Morale: se tagli devono esserci - e nessuno dei sindaci dei nuovi enti si è mai tirato indietro considerata la delicata situazione finanziaria del Paese - è giusto verificarne fino in fondo la credibilità. Anche perché quando si è chiesto alle ormai ex Province di ridurre da sé parte della spesa, è stata proprio Napoli a tagliare di più rispetto a Torino e Milano, chiudendo peraltro il consuntivo 2013 - l'ultimo approvato prima dello scioglimento dell'ente - con un attivo tutt'altro che trascurabile.
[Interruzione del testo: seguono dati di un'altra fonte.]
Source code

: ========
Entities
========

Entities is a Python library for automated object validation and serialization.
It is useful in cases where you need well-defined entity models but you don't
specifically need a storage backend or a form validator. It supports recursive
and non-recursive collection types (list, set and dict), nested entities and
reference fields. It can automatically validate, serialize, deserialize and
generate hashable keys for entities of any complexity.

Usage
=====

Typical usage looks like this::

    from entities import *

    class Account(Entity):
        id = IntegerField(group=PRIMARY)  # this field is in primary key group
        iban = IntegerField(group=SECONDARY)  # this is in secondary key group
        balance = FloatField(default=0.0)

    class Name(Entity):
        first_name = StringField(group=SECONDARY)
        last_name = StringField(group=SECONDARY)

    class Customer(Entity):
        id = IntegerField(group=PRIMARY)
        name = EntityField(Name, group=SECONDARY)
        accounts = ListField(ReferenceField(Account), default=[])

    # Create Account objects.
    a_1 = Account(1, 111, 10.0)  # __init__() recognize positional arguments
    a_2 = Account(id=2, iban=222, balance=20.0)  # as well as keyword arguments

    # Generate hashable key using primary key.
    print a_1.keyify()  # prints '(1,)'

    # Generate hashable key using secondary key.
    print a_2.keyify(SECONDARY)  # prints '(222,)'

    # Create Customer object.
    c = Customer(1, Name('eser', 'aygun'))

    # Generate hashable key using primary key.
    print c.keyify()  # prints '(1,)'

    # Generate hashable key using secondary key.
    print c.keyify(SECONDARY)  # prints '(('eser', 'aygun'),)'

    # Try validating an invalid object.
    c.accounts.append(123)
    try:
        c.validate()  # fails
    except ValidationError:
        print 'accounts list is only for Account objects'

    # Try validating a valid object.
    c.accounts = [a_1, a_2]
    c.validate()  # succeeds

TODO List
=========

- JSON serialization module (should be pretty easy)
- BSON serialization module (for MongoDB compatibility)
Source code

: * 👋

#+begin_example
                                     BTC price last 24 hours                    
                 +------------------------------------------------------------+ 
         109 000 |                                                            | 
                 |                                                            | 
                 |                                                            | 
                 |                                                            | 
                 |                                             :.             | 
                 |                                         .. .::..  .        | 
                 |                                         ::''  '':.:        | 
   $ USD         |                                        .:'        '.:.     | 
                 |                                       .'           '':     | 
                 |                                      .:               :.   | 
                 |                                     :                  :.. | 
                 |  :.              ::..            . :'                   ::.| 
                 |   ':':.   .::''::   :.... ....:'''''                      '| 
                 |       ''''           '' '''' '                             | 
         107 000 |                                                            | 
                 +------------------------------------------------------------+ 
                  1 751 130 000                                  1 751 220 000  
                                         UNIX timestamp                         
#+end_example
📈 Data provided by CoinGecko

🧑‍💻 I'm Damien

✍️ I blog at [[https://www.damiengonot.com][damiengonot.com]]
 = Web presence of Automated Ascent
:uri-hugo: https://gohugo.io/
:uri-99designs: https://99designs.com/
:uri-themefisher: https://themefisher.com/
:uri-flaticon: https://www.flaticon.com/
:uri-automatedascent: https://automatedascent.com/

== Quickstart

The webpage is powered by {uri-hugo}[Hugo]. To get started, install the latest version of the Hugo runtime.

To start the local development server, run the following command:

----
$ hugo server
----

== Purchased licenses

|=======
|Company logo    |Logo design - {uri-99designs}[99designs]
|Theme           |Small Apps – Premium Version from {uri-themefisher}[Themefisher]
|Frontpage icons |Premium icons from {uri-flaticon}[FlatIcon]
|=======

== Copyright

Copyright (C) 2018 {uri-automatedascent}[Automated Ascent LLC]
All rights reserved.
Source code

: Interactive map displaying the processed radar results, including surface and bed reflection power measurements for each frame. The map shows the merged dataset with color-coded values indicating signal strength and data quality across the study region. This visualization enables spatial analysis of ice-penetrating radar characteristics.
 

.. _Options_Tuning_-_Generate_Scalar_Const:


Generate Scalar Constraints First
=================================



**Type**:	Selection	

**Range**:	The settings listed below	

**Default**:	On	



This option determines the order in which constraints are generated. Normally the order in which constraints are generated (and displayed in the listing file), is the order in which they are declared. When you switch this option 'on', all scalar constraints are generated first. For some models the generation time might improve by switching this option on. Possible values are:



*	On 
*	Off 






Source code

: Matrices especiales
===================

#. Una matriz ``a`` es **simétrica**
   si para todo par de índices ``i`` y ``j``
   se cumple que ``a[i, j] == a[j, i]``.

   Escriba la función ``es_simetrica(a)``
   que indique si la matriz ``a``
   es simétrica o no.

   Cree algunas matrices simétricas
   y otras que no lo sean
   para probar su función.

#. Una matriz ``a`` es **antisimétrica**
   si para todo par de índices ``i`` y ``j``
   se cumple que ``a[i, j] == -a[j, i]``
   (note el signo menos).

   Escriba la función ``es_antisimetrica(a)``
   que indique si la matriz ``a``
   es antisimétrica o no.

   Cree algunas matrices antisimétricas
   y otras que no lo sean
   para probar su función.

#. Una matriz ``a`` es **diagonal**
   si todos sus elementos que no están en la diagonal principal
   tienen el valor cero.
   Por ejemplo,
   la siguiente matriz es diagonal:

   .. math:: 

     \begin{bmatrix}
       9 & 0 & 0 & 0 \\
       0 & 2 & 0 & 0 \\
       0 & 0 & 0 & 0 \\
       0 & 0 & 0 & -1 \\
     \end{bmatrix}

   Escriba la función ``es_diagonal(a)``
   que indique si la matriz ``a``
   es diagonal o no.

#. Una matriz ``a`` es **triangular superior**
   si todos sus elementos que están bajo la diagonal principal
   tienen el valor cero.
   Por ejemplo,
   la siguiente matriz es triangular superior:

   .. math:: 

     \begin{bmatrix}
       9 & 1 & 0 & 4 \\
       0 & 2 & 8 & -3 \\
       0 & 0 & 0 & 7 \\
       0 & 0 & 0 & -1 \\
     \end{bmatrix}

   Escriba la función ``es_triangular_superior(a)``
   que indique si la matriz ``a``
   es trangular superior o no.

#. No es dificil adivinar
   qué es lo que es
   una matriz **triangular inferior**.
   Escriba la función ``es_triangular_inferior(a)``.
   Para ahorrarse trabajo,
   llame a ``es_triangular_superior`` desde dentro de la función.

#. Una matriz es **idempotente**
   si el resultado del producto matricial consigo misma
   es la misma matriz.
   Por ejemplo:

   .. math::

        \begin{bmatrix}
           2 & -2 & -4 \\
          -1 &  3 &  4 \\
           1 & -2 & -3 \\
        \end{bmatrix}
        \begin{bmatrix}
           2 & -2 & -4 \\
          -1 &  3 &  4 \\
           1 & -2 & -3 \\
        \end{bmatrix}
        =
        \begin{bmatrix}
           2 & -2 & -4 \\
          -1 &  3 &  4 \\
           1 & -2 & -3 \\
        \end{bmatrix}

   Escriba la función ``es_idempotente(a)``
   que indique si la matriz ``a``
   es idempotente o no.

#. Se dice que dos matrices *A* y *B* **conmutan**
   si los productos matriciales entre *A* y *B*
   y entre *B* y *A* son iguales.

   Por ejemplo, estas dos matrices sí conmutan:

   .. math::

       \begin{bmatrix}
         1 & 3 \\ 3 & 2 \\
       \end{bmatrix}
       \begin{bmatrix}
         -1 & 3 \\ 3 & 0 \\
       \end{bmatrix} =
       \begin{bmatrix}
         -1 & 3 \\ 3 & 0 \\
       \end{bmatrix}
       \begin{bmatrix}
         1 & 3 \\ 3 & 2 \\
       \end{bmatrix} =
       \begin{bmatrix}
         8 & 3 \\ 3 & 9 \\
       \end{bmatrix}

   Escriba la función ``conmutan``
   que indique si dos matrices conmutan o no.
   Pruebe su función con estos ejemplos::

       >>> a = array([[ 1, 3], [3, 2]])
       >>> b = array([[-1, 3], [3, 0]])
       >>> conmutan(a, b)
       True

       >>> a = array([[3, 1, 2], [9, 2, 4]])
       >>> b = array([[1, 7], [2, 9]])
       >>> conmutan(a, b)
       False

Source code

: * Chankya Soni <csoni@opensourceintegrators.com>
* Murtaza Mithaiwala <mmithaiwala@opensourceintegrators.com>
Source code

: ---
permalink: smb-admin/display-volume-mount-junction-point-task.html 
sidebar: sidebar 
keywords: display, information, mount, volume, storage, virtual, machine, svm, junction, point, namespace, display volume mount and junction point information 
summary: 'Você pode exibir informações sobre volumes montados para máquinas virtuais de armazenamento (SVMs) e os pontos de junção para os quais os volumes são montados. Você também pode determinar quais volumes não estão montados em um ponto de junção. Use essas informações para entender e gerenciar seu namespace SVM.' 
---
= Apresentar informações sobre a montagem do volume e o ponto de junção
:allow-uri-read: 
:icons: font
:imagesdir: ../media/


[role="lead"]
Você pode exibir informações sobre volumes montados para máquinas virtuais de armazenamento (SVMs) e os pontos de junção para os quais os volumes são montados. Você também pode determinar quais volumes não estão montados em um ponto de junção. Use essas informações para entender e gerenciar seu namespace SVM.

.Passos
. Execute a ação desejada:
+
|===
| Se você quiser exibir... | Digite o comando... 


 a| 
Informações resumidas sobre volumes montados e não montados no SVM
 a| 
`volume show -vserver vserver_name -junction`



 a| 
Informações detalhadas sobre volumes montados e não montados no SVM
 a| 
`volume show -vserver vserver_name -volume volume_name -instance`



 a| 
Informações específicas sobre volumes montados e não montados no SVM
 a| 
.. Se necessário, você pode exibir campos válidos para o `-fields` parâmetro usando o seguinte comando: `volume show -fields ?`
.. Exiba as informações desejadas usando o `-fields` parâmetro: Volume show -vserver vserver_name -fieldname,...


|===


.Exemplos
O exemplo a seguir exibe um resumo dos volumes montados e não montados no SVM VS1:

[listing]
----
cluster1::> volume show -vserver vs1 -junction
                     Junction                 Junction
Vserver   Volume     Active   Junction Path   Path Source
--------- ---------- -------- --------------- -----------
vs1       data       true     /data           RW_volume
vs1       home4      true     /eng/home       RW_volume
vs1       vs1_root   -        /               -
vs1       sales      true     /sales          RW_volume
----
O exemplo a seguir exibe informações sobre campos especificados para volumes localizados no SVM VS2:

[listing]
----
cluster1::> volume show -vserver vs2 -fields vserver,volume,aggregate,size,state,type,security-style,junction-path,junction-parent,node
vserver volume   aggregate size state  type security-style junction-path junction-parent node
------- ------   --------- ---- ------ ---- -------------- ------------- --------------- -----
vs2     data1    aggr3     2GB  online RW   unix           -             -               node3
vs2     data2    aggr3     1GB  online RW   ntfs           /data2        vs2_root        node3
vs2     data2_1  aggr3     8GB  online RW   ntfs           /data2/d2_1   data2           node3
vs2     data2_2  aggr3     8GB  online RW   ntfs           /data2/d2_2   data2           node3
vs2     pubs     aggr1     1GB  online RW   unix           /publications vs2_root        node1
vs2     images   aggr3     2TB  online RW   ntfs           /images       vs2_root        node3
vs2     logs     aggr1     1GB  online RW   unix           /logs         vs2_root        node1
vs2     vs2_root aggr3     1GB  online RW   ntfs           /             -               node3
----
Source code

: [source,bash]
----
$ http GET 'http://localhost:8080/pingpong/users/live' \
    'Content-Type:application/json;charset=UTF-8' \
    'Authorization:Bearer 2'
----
È anche per questo che si guarda oggi con un certo interesse al nuovo appuntamento organizzato dall'Anci presso la propria sede di Roma per riprendere la discussione sul riparto dei tagli alle Città metropolitane. Oggettivamente pare poco probabile una levata generale di scudi contro i criteri che mettono Napoli in questa scomoda e ingiusta condizione. Più logico pensare che si andrà alla verifica di come attutire il colpo, trovando tra logiche di compensazione ed altre proposte già sul tappeto (ad esempio l'introduzione di una tassa aeroportuale destinata unicamente agli enti di area vasta), una sorta di compromesso che per Napoli sarebbe comunque al ribasso. Come perequare i dati (che oltre a Napoli hanno fatto venire forti mal di pancia anche a Roma e a Firenze, quest'ultima beffata dopo avere abbassato l'aliquota Rc auto...) non sarà comunque un percorso in discesa. Il perimetro del correttivo, come detto, misura 256 milioni e occorrerà trovare soluzioni che non modifichino i saldi complessivi. Ecco, allora, la necessità di valutare se è possibile trovare risorse aggiuntive, oltre a considerare la possibilità di redistribuire il carico fra le diverse amministrazioni. A far discutere è soprattutto la prospettiva rilanciata dai sindaci di recuperare risorse anche con una tassa di circa due euro per ogni passeggero sui biglietti di aerei e navi; ipotesi, questa, di non facile attuazione, anche perché sembra incontrare la netta opposizione del governo.